生まれながらに不思議な力を持っていた少女。それゆえに疎まれた彼女は、雪と氷に閉ざされた『さいはての島』に捨てられてしまう。今にも消えそうな彼女の命を救ったのは、その土地に自らを封印していた、優しい魔物だった。
その魔物は、氷狼と呼ばれている。強大な氷の魔力を持つ彼は、決して人界に棲まうことができない。その力は、夏には冷たい雨を、冬には豪雪をもたらしてしまうから。彼はそれを望まない。彼は人間が好きだったのだ。
後に、少女には救いの手が差し伸べられる。彼女の力は特別なものであり、これからは然るべき保護が与えられるという。そして彼女は告げられる。あの『さいはての島』での出来事は忘れてしまえと。

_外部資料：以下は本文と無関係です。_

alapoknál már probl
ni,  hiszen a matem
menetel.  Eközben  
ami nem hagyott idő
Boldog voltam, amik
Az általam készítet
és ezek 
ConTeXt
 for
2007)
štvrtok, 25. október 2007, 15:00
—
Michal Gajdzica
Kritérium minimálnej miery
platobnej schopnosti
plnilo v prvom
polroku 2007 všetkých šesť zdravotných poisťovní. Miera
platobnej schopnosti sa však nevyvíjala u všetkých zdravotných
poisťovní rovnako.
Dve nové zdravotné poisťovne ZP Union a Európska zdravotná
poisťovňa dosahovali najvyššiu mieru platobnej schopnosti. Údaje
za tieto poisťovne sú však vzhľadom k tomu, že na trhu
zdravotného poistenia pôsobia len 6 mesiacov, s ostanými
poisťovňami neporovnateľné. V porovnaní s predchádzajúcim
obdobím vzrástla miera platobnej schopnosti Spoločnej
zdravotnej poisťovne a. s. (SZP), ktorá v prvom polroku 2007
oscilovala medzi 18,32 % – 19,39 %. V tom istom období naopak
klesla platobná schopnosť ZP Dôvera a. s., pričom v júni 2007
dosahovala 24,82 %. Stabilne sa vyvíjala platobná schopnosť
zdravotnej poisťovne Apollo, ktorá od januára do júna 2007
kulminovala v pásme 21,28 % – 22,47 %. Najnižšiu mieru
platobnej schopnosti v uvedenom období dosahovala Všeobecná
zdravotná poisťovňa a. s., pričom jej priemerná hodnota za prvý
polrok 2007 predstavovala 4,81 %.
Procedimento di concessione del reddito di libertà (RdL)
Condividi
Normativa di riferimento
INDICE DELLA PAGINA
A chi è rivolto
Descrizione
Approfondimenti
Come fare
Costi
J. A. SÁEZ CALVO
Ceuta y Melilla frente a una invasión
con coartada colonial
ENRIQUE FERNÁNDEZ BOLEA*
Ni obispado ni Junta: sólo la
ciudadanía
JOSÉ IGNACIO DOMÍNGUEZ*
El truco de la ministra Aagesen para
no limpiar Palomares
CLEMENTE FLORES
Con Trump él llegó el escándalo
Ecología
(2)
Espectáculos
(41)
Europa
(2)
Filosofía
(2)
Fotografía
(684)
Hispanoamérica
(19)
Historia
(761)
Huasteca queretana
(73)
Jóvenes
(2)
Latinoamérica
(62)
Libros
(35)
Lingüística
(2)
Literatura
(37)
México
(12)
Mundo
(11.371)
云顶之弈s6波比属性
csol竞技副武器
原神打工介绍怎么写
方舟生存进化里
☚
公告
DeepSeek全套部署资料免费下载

それを断固として拒絶したとき、ある意味では彼女の、そして彼の〈生〉は始まったのだ。彼女たちが辿る道のりは、甘いものかもしれないし、苦いものかもしれない。楽しいものかもしれないし、哀しいものかもしれない。でも、それこそが生きるということ。そのあり方を想像してみることは素敵なことではないだろうか。ぜひ、彼らの行く末を、その目で見守ってあげていただきたい。
別れはいずれやってくる。
輝かしい時間の名残とともに、思い出を噛み締めるときがやってくる。
それこそが幸福の証明。その甘さは舌先に残り続け、その暖かさは氷った心を暖め続けることだろう。
凍てつくような白い闇を、孤独な少女は歩いていく。
ついに力尽き倒れ込む彼女を優しくすくい上げたのは、孤独という感情さえ知らない氷の獣だった。
ともすれば相手を破滅させる共依存になってしまいそうな危うさを秘めた展開でしたが、相手を思うからこそ別れを告げることができる。これって溺愛よりもはるかに愛だと思うんです。
寂しさと悲しさが手をつないで二人を会わせたんだ、なんて歌がありましたが、この話を読んでその歌詞が浮かびました。
哀しいままでは終わりません。
読み終えたとき、きっとこの冬の空気のように清々しい気分に満ちていることでしょう。
寒さ厳しいこんな季節だからこそ読んでほしい一作です。
これこそ異世界ファンタジーにおける模範的恋愛と言えるでしょう。
恋愛小説といえどもファンタジーなのだから、そこには現実とはかけ離れたまったく別の「異世界ならでは」の日常生活が在るはすなのです。それを活かしながらも、リアリティを壊す事なく読者の心をときめかせるような恋愛を描いてもらいたい。それが読み手としての本音でございます。
この作品は見事その期待に応えてくれました。
氷狼精霊センと一人ぼっちの少女が出会い、孤独に生きた二つの魂が互いを求める。なんと美しい物語でございましょう。氷雪の世界しか知らぬセンが、それでも少女を想い試行錯誤して彼女を助ける優しさ。彼女の将来を案じ、人の世界へと帰るよう勧める聡明さ。心を打つものがありました。そして同時に、孤独しか知らぬ者が己の不遇に気付きもしない侘しさがこの作品にはありました。
氷の牢獄で独り眠り続けるセンは、本当の意味で人間を好きになれるのでしょうか?
わずか六千字程度でありながら、ロマンあふれる異世界の小旅行へと誘ってくれる名作。
ファンタジー好きであれば、是非!
忌み嫌われ、疎まれて捨てられた少女と、人に危害を与えてしまう程強力な魔法を持った氷の魔物。ふたりは出会い、種族を越えて互いの孤独を埋めていく。
ふたりが過ごした時間は、魔物にとってみるとほんのわずかな時間だったかもしれない。でも、その時間は幸せだったのだろうと最後の場面が知らせてくれる。どんな風に人生を全うしたのか、きっと楽しい時を刻んできたのだろう、などと想像が膨らんでしまう。
残された氷の魔物は、再び孤独の中に沈むのでしょうか。いえ、その孤独を凌ぐほどの大きな愛で満たされているはずだと、そう思いたい。とても優しい愛に溢れた作品。